— Required work —
1. Set down the passage of the wallet-recovery guide that begins with the words "2. Revoke Immediately" and stops after the words "and revoke everything.", copying it word for word.
2. List the titles of the numbered steps in the wallet-recovery guide.

— Selected extract —
═══

1. Check Whether Your EOA Is Already Delegated

On Etherscan, open your address page and look at the “Code” field. If it shows 0x or empty → you’re fine, the authorization wasn’t packed into a transaction (or was frontrun). If it shows 0xef0100... → you’re delegated. Continue to step 2.

2. Revoke Immediately — Sign a New Authorization Pointing at 0x0

From a clean device (not the browser you got phished on), sign a new type-4 transaction with authorization_list[0] pointing at 0x0000000000000000000000000000000000000000. This clears your EOA’s code and restores it to a plain EOA. Note: you need gas to broadcast this transaction, and if the sweeper intercepts inbound gas, you may need to use Flashbots / a private mempool to bundle the type-4 transaction with its gas payment in the same atomic bundle.

3. Clean Out All Token Approvals Too

Once the delegation is cleared, lingering ERC-20 approvals and Permit2 allowances are still valid — go to Revoke.cash or ArcSign’s Token Approvals and revoke everything.

4. Treat the Old Wallet as Burned, Move to a New EOA

Even after the delegation is cleared, you should never trust that private key again — you don’t know what else the attacker may have planted. Create a fresh address (ideally from a new seed phrase), move remaining assets there, and consider the old wallet scorched earth.

Never Hire “On-Chain Investigators”

Just like drainer victims, EIP-7702 victims get targeted by secondary scams. DMs on Telegram / X / Discord offering “I can recover your funds” or “I’m a professional on-chain investigator” are 100% scams. Legitimate forensics firms don’t cold-DM and never take upfront payment.

═══

— Records supplied —
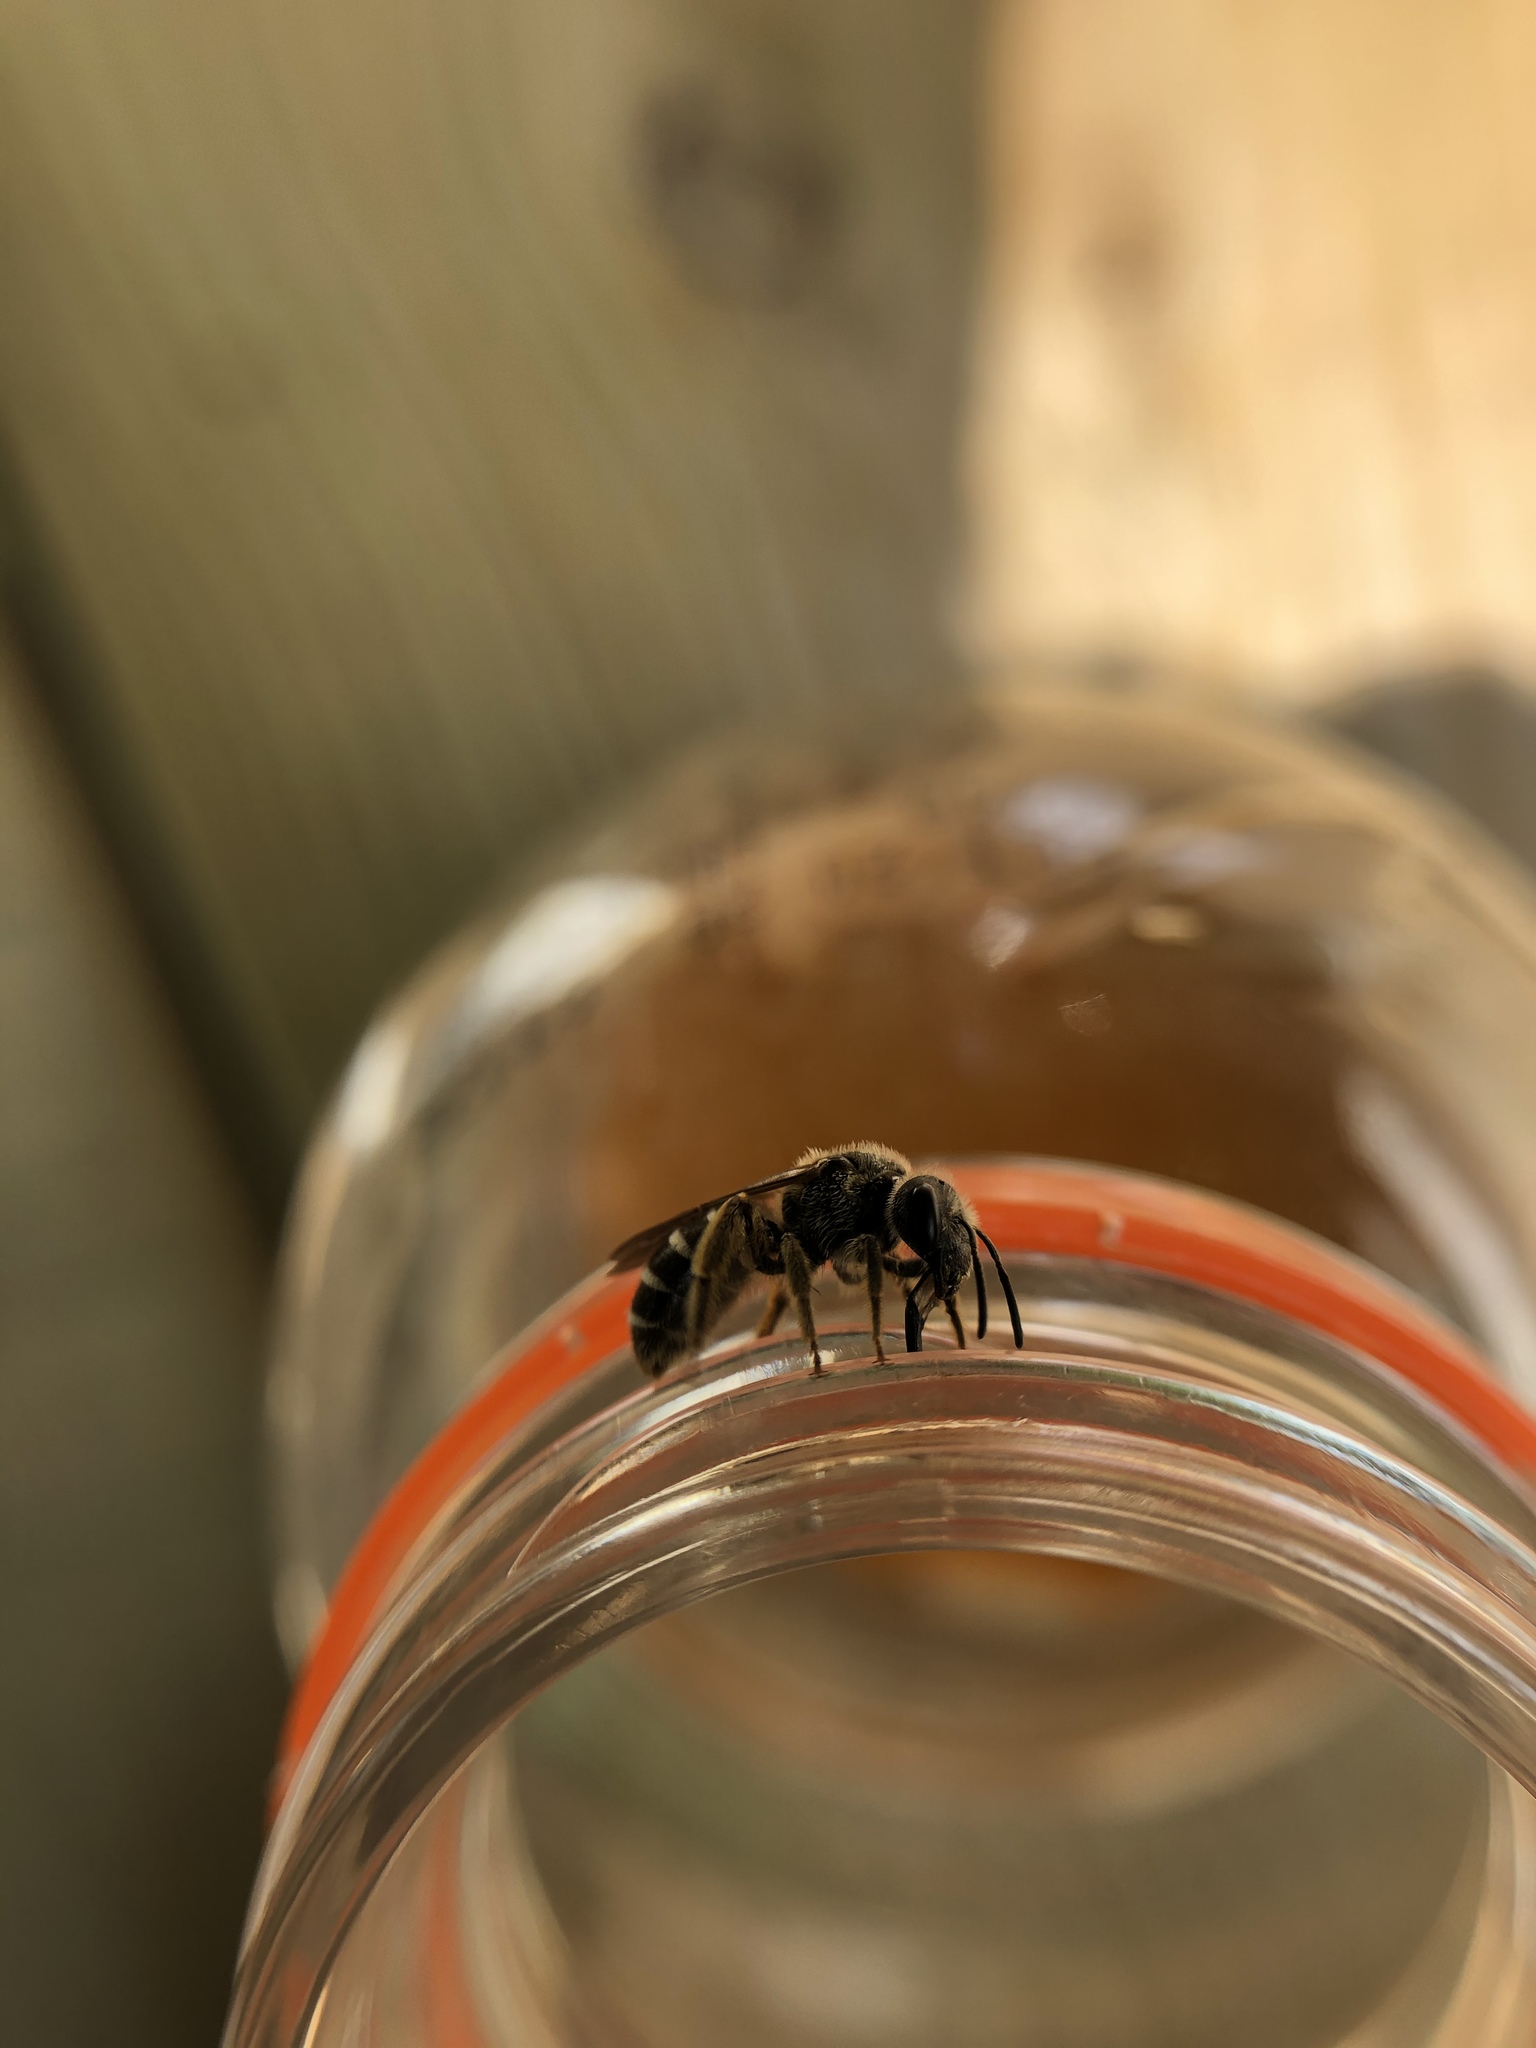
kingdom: Animalia
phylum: Arthropoda
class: Insecta
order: Hymenoptera
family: Halictidae
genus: Halictus
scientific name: Halictus rubicundus
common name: Orange-legged furrow bee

═══

— Response list —
1.
2. Revoke Immediately — Sign a New Authorization Pointing at 0x0

From a clean device (not the browser you got phished on), sign a new type-4 transaction with authorization_list[0] pointing at 0x0000000000000000000000000000000000000000. This clears your EOA’s code and restores it to a plain EOA. Note: you need gas to broadcast this transaction, and if the sweeper intercepts inbound gas, you may need to use Flashbots / a private mempool to bundle the type-4 transaction with its gas payment in the same atomic bundle.

3. Clean Out All Token Approvals Too

Once the delegation is cleared, lingering ERC-20 approvals and Permit2 allowances are still valid — go to Revoke.cash or ArcSign’s Token Approvals and revoke everything.

2.
1. Check Whether Your EOA Is Already Delegated
2. Revoke Immediately — Sign a New Authorization Pointing at 0x0
3. Clean Out All Token Approvals Too
4. Treat the Old Wallet as Burned, Move to a New EOA